We have noticed many small, fast cruisers in our travels, and their mostly youthful owners are curious about our tug. We've given a few tours, and the consensus is that when they retire, they want a tug, especially the ladies.
Arriving at Ste. Anne de Bellevue, a village on the south end of Montréal, we tied up on the upstream wall. The town itself has many lively restaurants along the lock wall, but one block into town it quickly becomes less appealing.
Boaters here have no inhibitions about running at night, and all but one of the boats tied with us left after the evening. Between the beer drinkers hanging around the park, and the really loud train noise, it was a sleepless night.
We decided to skip the tours of Montreal. It would mean locking the dogs in the boat and leaving it unattended for many hours. Have I mentioned this is the last time I am taking River on a cruise? Amtrak charges $63 to get to Montreal from New York, a great bargain.
As far as bad days go, today, Saturday qualifies as an award winner. We got up early and got through the Ste. Anne lock as soon as it opened, at 9:00 a.m. We made the convoluted run through the lake around Montreal to Saint Lawrence Seaway and on to the Ste. Catherine Lock. This is a commercial lock, not related to the Canadian Park Service and commercial traffic has priority.
Had a terrible time trying to get tied up in the inadequate waiting basin, and then sat with a dozen other boats for 3 1/2 hours waiting to lock through while tankers and barges crawled in and out. They finally took us, and they pack all of the pleasure craft into one lock through. Sailboats, runabouts, cruisers, you are expected to raft up.

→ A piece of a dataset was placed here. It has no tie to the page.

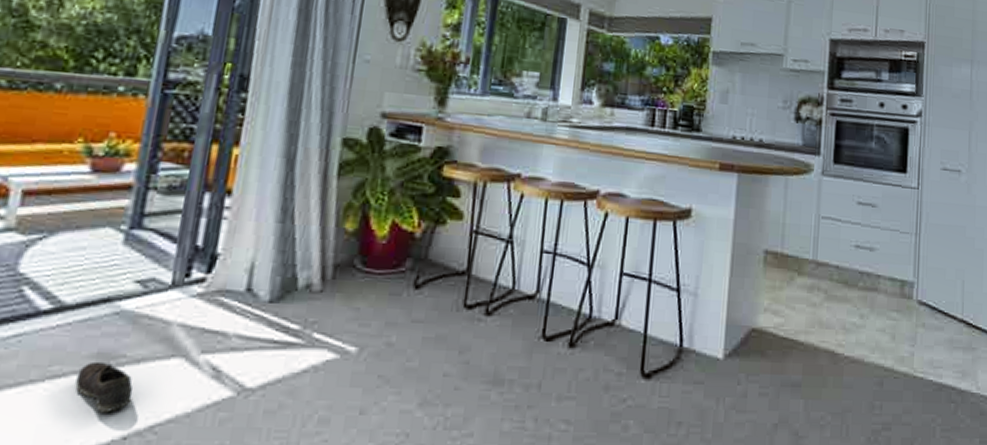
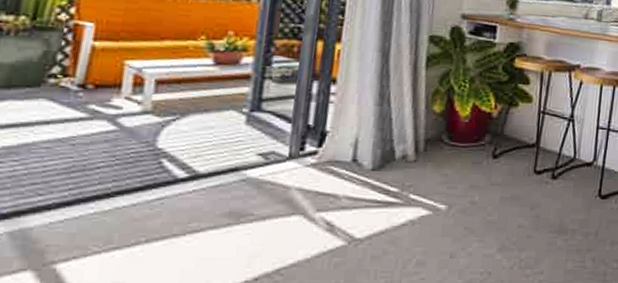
shoe: present [75,361,134,412] -> none [212,219,262,259]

We got through the lock and made the mad dash with the rest of the flotilla to Ste. Lambert, another commercial lock, where everyone place held for another hour.
The only redeeming quality was that you got to talk to all manner of bored people. Practice French, met a sailor from South America, and caught on some of the local stuff. After Rafting up 3 deep and locking through we got to our Port de Plaisance marina in Longueuil at around 7:00 p.m. The poor dogs went without a potty break for 10 hours!!!
Fortunately I had made a reservation ahead of time, as it turns out, Saturday is fireworks night in Montreal. We got the last available slip. Montréal is having some sort of fireworks competition, and every boat, RV, and human with a portable chair comes out to see them, which explained the many very small boats bobbing around in the St. Laurence seaway current. Just as we were settling in around 10:00, BOOM! We couldn’t see the fireworks well due to the trees, and were too tired to walk to a viewing area, but we sure could hear them. Judging by the sounds, which went on and on, they were spectacular.
The best part of the day and the trip in general has been all the fascinating and friendly people we have meet along the way. Regardless of whether they could speak English or not they tried and we tried our French. In the end, we learned about the local waters, points of interest, where boaters live and where they’ve been, what they do or want to do when they stop doing what they’re doing, and about their families and pets (the dogs are always a good conversation starter).